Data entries
=======

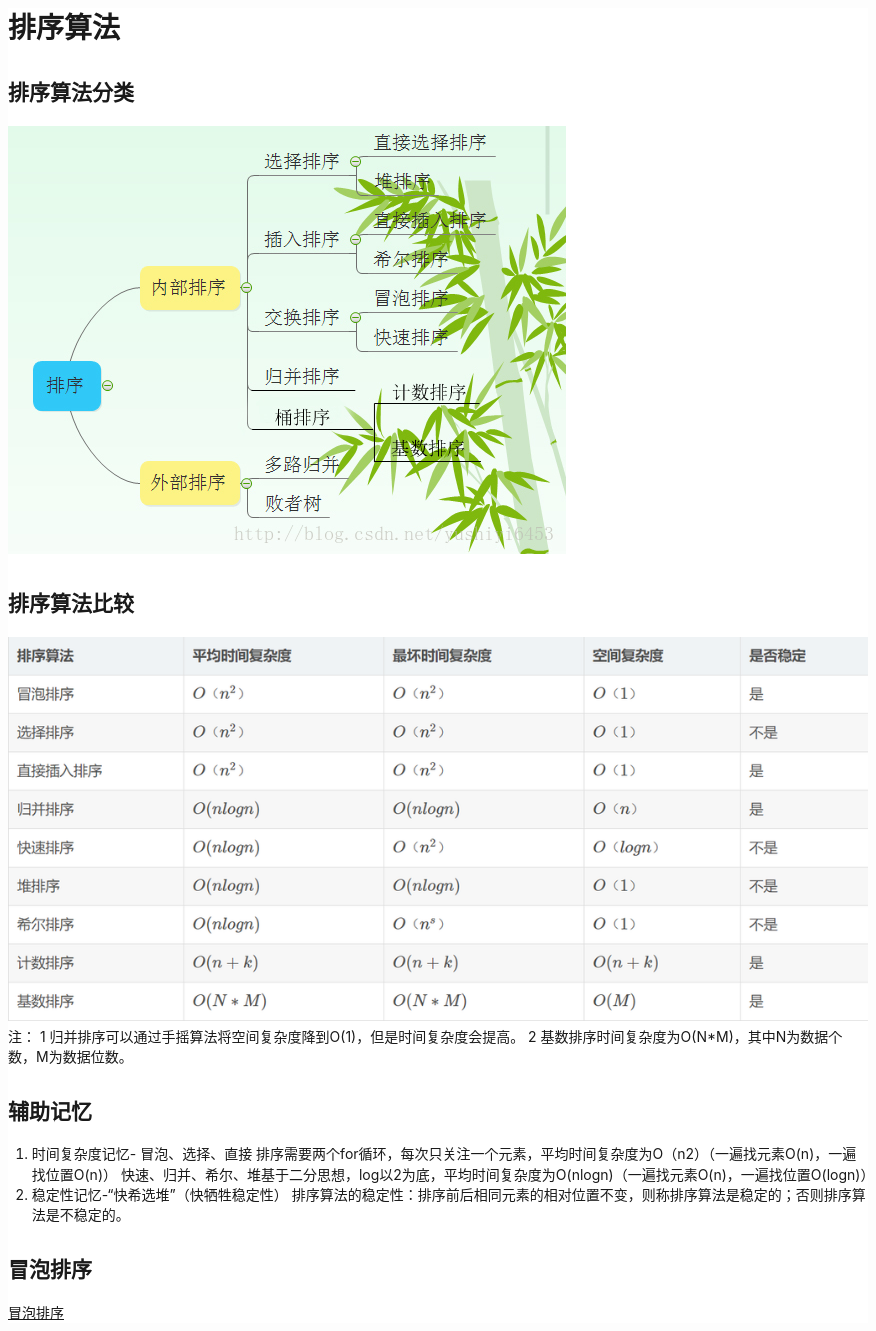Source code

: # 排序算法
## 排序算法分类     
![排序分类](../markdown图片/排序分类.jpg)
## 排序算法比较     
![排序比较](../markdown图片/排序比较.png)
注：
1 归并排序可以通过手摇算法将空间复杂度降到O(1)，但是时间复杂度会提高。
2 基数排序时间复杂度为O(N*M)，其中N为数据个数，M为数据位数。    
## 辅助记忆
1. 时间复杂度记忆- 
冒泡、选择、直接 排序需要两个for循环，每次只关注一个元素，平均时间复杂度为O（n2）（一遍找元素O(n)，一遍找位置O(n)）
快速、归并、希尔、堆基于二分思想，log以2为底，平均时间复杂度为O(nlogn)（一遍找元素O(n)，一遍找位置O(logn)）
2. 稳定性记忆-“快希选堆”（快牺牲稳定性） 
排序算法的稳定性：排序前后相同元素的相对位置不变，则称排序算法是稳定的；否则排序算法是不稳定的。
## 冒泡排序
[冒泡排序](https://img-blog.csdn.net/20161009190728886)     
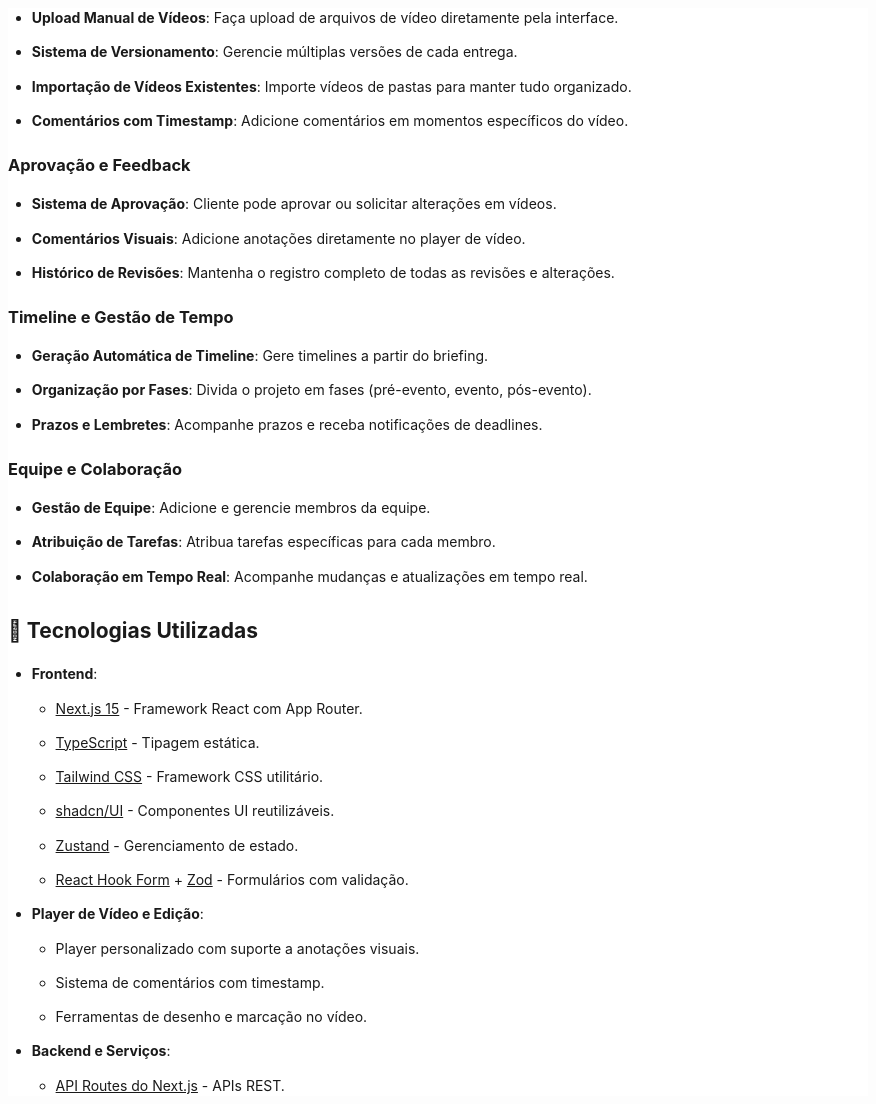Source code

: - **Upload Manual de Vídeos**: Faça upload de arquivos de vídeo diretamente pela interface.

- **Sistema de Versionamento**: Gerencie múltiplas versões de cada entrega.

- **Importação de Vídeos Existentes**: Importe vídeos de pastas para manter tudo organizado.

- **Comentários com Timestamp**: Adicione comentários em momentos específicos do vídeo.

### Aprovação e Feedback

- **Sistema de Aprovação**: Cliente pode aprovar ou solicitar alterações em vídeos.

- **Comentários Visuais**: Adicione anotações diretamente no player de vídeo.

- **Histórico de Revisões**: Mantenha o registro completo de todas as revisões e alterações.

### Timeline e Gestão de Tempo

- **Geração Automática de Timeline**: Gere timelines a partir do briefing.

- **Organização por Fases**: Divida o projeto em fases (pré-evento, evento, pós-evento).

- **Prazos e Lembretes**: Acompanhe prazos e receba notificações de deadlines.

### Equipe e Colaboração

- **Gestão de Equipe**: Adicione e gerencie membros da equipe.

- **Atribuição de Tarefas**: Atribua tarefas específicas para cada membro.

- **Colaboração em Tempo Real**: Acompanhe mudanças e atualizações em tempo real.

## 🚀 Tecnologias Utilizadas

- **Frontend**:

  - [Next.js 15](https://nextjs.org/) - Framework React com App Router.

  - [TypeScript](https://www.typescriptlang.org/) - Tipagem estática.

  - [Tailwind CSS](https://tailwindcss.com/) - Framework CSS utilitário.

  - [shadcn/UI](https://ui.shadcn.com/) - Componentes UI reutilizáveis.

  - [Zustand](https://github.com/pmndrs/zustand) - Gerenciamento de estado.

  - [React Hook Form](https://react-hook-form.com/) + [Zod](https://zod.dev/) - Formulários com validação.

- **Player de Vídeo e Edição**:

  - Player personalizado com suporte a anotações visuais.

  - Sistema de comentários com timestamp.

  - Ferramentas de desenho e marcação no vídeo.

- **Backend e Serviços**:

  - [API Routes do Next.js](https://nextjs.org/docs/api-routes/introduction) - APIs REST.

=======

PROBLEM STATEMENT: Which lines of the data hold the string "para"? Return each of them.

RESULT BELOW:
- **Importação de Vídeos Existentes**: Importe vídeos de pastas para manter tudo organizado.
- **Atribuição de Tarefas**: Atribua tarefas específicas para cada membro.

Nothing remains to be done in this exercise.